Below we create a function that we will use to print out a histogram of our data as well as return the results of a Kolmogorov-Smirnov test. The Kolmogorov-Smirnov test is a powerful non-parametric statistical test for testing whether two distributions are the same. In this function we use the test to determine whether or not our distributions are normal using R's
built in ks.test
function.
check_normal <- function(df, title=NULL) {
p <- ggplot(df, aes(x=Result)) +
geom_histogram(aes(y=..density..),
binwidth=2,
colour="black", fill="white") +
geom_density(alpha=0.2, fill="#26b430") +
labs(x="Distance (m)") +
ggtitle(title)
print(p)
results <- df$Result
ks.test(results, pnorm, mean(results), sd(results))
}
Our first check, with our new function, is to determine whether or not the female discus throw results are normally distributed.

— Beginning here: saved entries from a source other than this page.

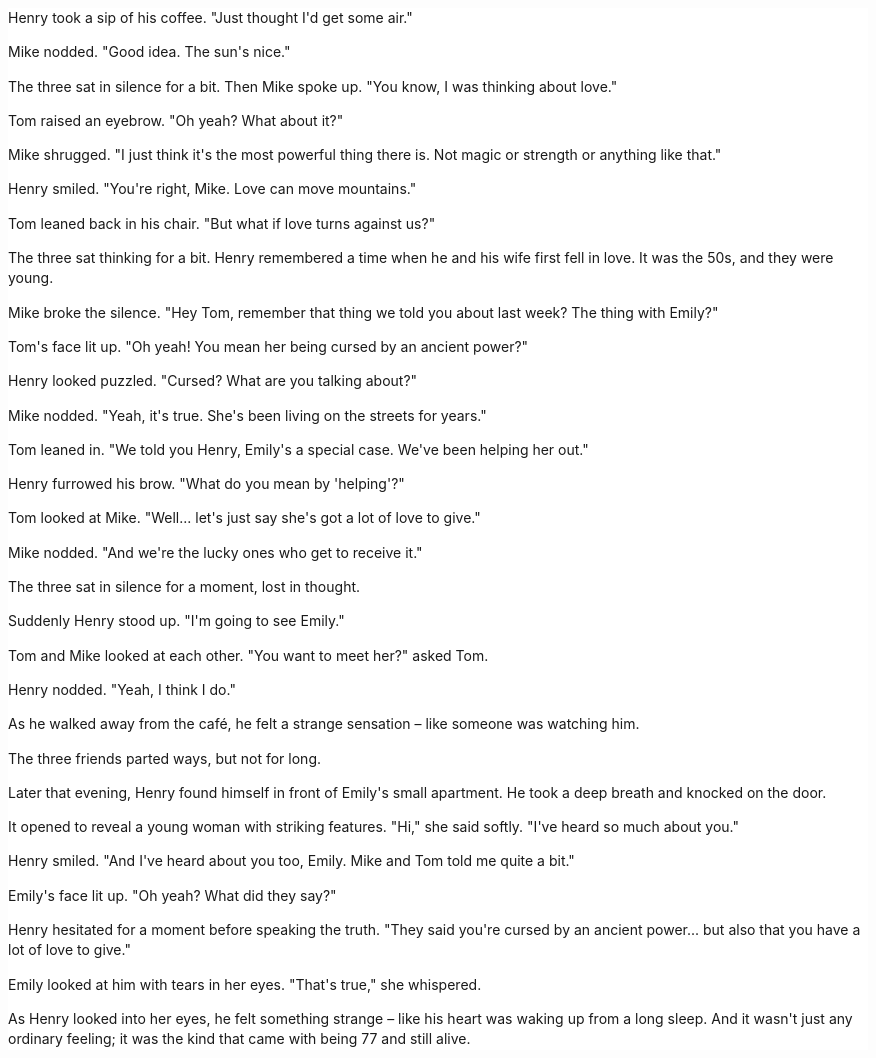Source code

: Henry took a sip of his coffee. "Just thought I'd get some air."

Mike nodded. "Good idea. The sun's nice."

The three sat in silence for a bit. Then Mike spoke up. "You know, I was thinking about love."

Tom raised an eyebrow. "Oh yeah? What about it?"

Mike shrugged. "I just think it's the most powerful thing there is. Not magic or strength or anything like that."

Henry smiled. "You're right, Mike. Love can move mountains."

Tom leaned back in his chair. "But what if love turns against us?"

The three sat thinking for a bit. Henry remembered a time when he and his wife first fell in love. It was the 50s, and they were young.

Mike broke the silence. "Hey Tom, remember that thing we told you about last week? The thing with Emily?"

Tom's face lit up. "Oh yeah! You mean her being cursed by an ancient power?"

Henry looked puzzled. "Cursed? What are you talking about?"

Mike nodded. "Yeah, it's true. She's been living on the streets for years."

Tom leaned in. "We told you Henry, Emily's a special case. We've been helping her out."

Henry furrowed his brow. "What do you mean by 'helping'?"

Tom looked at Mike. "Well... let's just say she's got a lot of love to give."

Mike nodded. "And we're the lucky ones who get to receive it."

The three sat in silence for a moment, lost in thought.

Suddenly Henry stood up. "I'm going to see Emily."

Tom and Mike looked at each other. "You want to meet her?" asked Tom.

Henry nodded. "Yeah, I think I do."

As he walked away from the café, he felt a strange sensation – like someone was watching him.

The three friends parted ways, but not for long.

Later that evening, Henry found himself in front of Emily's small apartment. He took a deep breath and knocked on the door.

It opened to reveal a young woman with striking features. "Hi," she said softly. "I've heard so much about you."

Henry smiled. "And I've heard about you too, Emily. Mike and Tom told me quite a bit."

Emily's face lit up. "Oh yeah? What did they say?"

Henry hesitated for a moment before speaking the truth. "They said you're cursed by an ancient power... but also that you have a lot of love to give."

Emily looked at him with tears in her eyes. "That's true," she whispered.

As Henry looked into her eyes, he felt something strange – like his heart was waking up from a long sleep. And it wasn't just any ordinary feeling; it was the kind that came with being 77 and still alive.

check_normal(discus_f, title="Female Results")
##
## One-sample Kolmogorov-Smirnov test
##
## data: results
## D = 0.19456, p-value = 0.6855
## alternative hypothesis: two-sided
Using the Kolmogorov-Smirnov test with null hypothesis that the female throws follow a normal distribution, we get a p-value of 0.6855 from which we conclude that we lack enough evidence to say our distribution is not normal. Our histogram also seems to back up the assertion that we cannot rule out the posibility of a normal distribution, though it doesn’t appear very normal. Likely we need more data to get more meaningful results. Below we look the male throwers’ results.
check_normal(discus_m, title="Male Results")
##
## One-sample Kolmogorov-Smirnov test
##
## data: results
## D = 0.17971, p-value = 0.7712
## alternative hypothesis: two-sided
This Kolmogorov-Smirnov test also has a large p-value. So we cannot use it to say the distribution is not normal. On the other hand we can clearly see two peaks in our data in the histogram indicating that these results are not very likely normal. So what about the male versus the female results? Below we use the Kolmogorov-Smirnov test on these two distributions.

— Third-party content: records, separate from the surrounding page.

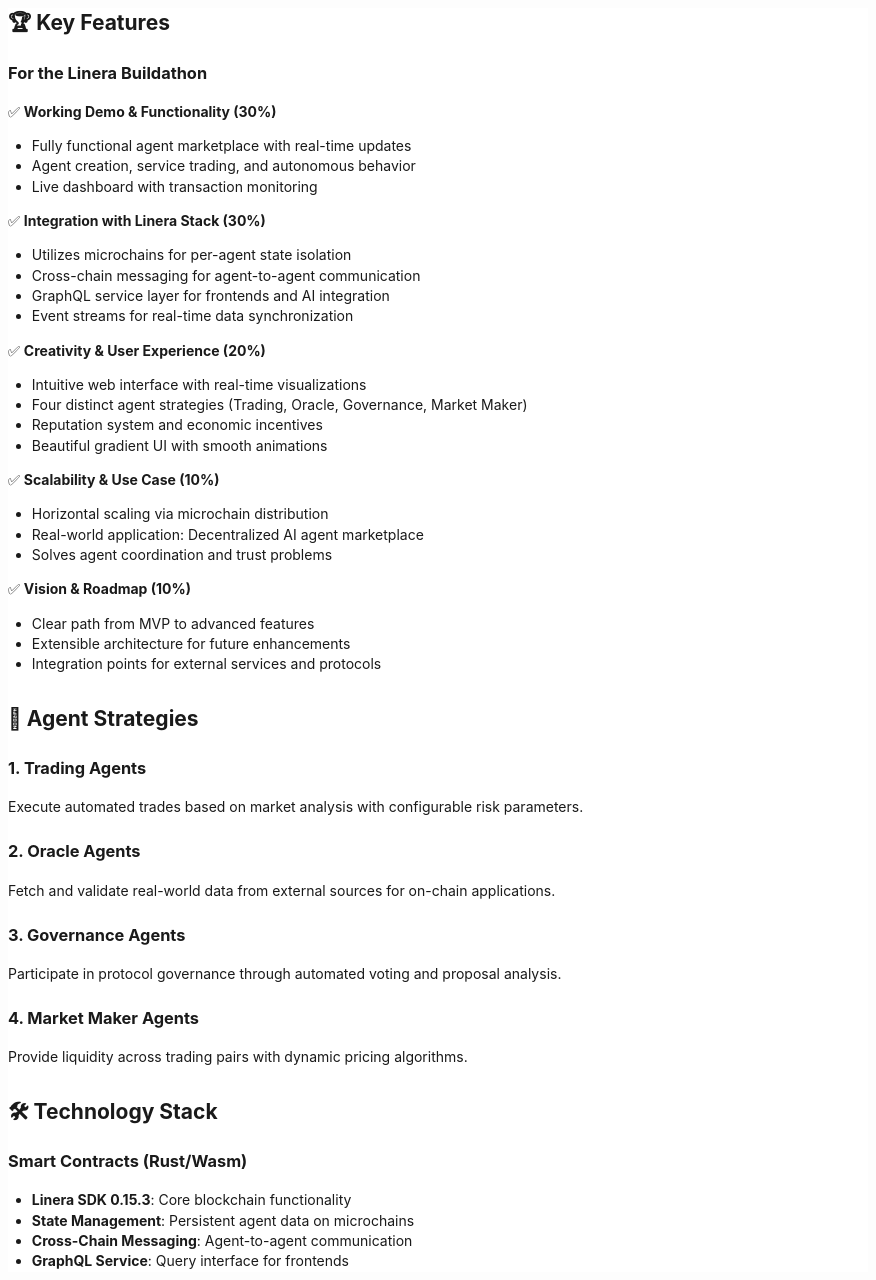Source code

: ## 🏆 Key Features

### For the Linera Buildathon

✅ **Working Demo & Functionality (30%)**
- Fully functional agent marketplace with real-time updates
- Agent creation, service trading, and autonomous behavior
- Live dashboard with transaction monitoring

✅ **Integration with Linera Stack (30%)**
- Utilizes microchains for per-agent state isolation
- Cross-chain messaging for agent-to-agent communication
- GraphQL service layer for frontends and AI integration
- Event streams for real-time data synchronization

✅ **Creativity & User Experience (20%)**
- Intuitive web interface with real-time visualizations
- Four distinct agent strategies (Trading, Oracle, Governance, Market Maker)
- Reputation system and economic incentives
- Beautiful gradient UI with smooth animations

✅ **Scalability & Use Case (10%)**
- Horizontal scaling via microchain distribution
- Real-world application: Decentralized AI agent marketplace
- Solves agent coordination and trust problems

✅ **Vision & Roadmap (10%)**
- Clear path from MVP to advanced features
- Extensible architecture for future enhancements
- Integration points for external services and protocols

## 🎯 Agent Strategies

### 1. Trading Agents
Execute automated trades based on market analysis with configurable risk parameters.

### 2. Oracle Agents
Fetch and validate real-world data from external sources for on-chain applications.

### 3. Governance Agents
Participate in protocol governance through automated voting and proposal analysis.

### 4. Market Maker Agents
Provide liquidity across trading pairs with dynamic pricing algorithms.

## 🛠️ Technology Stack

### Smart Contracts (Rust/Wasm)
- **Linera SDK 0.15.3**: Core blockchain functionality
- **State Management**: Persistent agent data on microchains
- **Cross-Chain Messaging**: Agent-to-agent communication
- **GraphQL Service**: Query interface for frontends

# check if male and female distances are statistically different
ks.test(discus_f$Result, discus_m$Result)
##
## Two-sample Kolmogorov-Smirnov test
##
## data: discus_f$Result and discus_m$Result
## D = 0.33333, p-value = 0.5361
## alternative hypothesis: two-sided
As with our two previous tests we lack the evidence to conclude that these two distributions are different. Below we look at the distributions of these two datasets against each other.
discus_means <- data.frame(Gender=c("F", "M"),
Result=c(m_f, m_m))
ggplot(discus, aes(x=Result, fill=Gender)) +
geom_density(alpha=0.3) +
geom_vline(data=discus_means,
aes(xintercept=Result, color=Gender),
linetype="dashed", size=1) +
labs(x="Distance (m)")
We can see that there are some similarities, but the two distinct peaks for the male distribution clearly represent a difference at least for these two samples.
In conclusion it appears that we cannot definitively say that the distributions are not normal nor that they follow different distributions from the Kolmogorov-Smirnov test. From a graphical perspective, however, it seems likely that these distributions are neither normal nor the same. Note that getting more data such as the semi-finals or from previous Olympics could help us overcome these limitations to some degree. Of course using previous Olympics could be problamatic due to possible changes in regulations and the passage of time.
Conclusion
With hundreds of medals being given out during the 2021 Olympics for a variety of events, their is a great opportunity for exciting data analysis to be done using the Olympics data. We could compare results over time and try to determine which sports have become more competitive and which have become less competitive. Someone could also try to determine if the Olympics are more popular to viewers in current years or less popular by collecting and analyzing data on television and internet views.